Osceola Fletcher, un veterano afroamericano della seconda guerra mondiale, ha ricevuto finalmente un Purple Heart, riconoscenza a lunga negatagli a causa del razzismo del sistema americano.
Fletcher ha ricevuto l’onorificenza soltanto nelle ultime settimane, all’età di 99 anni, 77 anni dopo esser rimasto ferito nel 1944 in Normandia. Il Purple Heart spetta tutti quei veterani feriti o morti mentre servivano il loro paese.
La storia di Ozzie Fletcher
Fletcher è uno dei tanti soldati afroamericani dimenticati dalla propria patria. Per loro è sempre andata così, dopo aver servito con onore gli Stati Uniti, difendendo la stessa bandiera a stelle e strisce che viene appoggiata sulle barre dei soldati bianchi, vengono semplicemente scaricati. La storia si dimenticherà di loro, anche se insieme alle loro gesta non possono sparire le ferite.
Ozzie nello specifico si rimedia delle brutte ferite in Francia, nel 1944, pochi giorni dopo il D-day. E’ anche lui quindi, anche se per molti risulterà strano crederlo, uno dei tanto decantati eroi sbarcati in Normandia il 6 giugno di quell’infausto anno. Uno di quelli venuti a liberarci dalla piaga del nazismo.
Alcuni giorni dopo lo sbarco Fletcher è a bordo di un mezzo, e sta consegnando provviste alle truppe alleate sulle coste francesi. Improvvisamente una luce illumina i suoi occhi, e il rombo dell’esplosione gli fa esplodere i timpani. Un missile tedesco colpisce in pieno il veicolo. Il conducente muore, mentre Fletcher riporterà un enorme squarcio in testa. Fortunatamente quel nobile soldato di colore scampato ad un’esplosione tanto violenta riesce a sopravvivere, ed è ancora tra noi, alla veneranda età di 99 anni.

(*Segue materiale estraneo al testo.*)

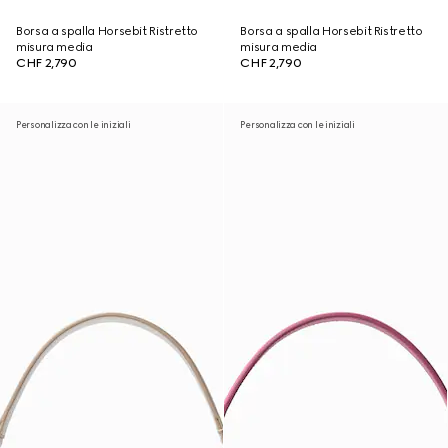
Borsa a spalla Horsebit Ristretto
Borsa a spalla Horsebit Ristretto
misura media
misura media
CHF 2,790
CHF 2,790
Personalizza con le iniziali
Personalizza con le iniziali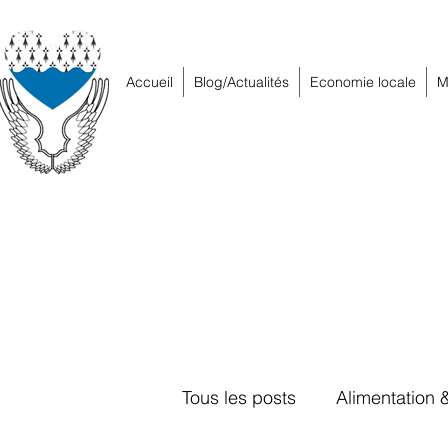
Accueil
Blog/Actualités
Economie locale
M
Tous les posts
Alimentation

La motivazione della mancata onorificenza, come ci spiega la figlia di Ozzie, si trova in un cavillo grammaticale. i soldati bianchi colpiti durante la guerra venivano infatti considerati wounded, feriti. I soldati di colore erano invece sotto la voce injured, che potrebbe essere tradotto con infortunati. Il Purple Heart non spettava quindi a quest’ultimi, poiché, ufficialmente, non feriti.

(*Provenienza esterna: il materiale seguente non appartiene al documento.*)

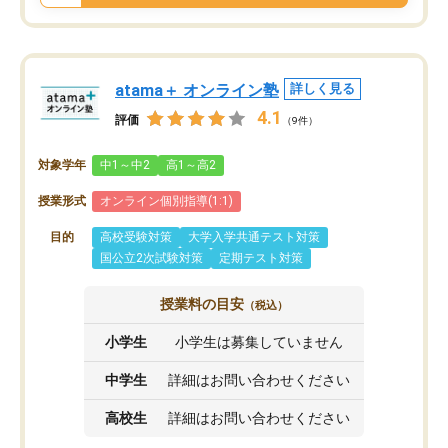
atama＋ オンライン塾
詳しく見る
4.1
評価
（9件）
対象学年
中1～中2
高1～高2
授業形式
オンライン個別指導(1:1)
目的
高校受験対策
大学入学共通テスト対策
国公立2次試験対策
定期テスト対策
授業料の目安
（税込）
小学生
小学生は募集していません
中学生
詳細はお問い合わせください
高校生
詳細はお問い合わせください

Esistono differenze nella morte?
Come é facilmente intuibile le riserve sull’assegnazione della medaglia a Fletcher non sono episodiche, e non riguardano soltanto il 99enne. Il razzismo è un fenomeno radicato nell’esercito americano, come d’altronde in qualsiasi contesto negli Stati Uniti. Al tempo della seconda guerra mondiale si rifletté molto prima di approvare gli afroamericani tra le fila dell’esercito.
Si pensava infatti che le persone di colore non potessero assicurare prestazioni pari a quelle di soldati bianchi. Inoltre, dalle parole di un maggiore generale, gli afroamericani non erano considerati muniti di capacità organizzative, e gli era impossibile ogni possibilità di gestione di plotoni o altro. In ogni caso comunque più di 1,2 milioni di afroamericani vestirono l’uniforme statunitense, anche se nella maggior parte dei casi svolgevano ruoli di supporto.
Un grosso apporto alla liberazione i soldati americani lo diedero in Olanda. Tale regione conobbero la libertà quasi esclusivamente grazie a plotoni completamente formati da afroamericani, eccezion fatta per il comandante. I soldati di colore costruirono addirittura un aeroporto ancora in funzione, quello di Maastricht Aachen.
La presenza di truppe di colore nelle fila dell’esercito americano andrebbe considerata anche nell’ottica degli strascichi che ha lasciato in tutta Europa, soprattutto a tema razziale. In una continente straziato dalla guerra, e ancora vittima dei pregiudizi razzisti, la nascita di migliaia di bambini di colore, dal ventre di madri bianche autoctone, creò scompiglio, e non assicuro di certo una buona infanzia ai piccoli.
Spesso e volentieri infatti i bambini crescevano negli orfanotrofi, o nei conventi, a causa degli attacchi razzisti che ogni giorno dovevano subire. C’é da dire che tale pregiudizio, oltre che dal colore della pelle, era radicato anche per il fatto che quei bambini erano “figli del nemico”, quindi nemici a loro volta.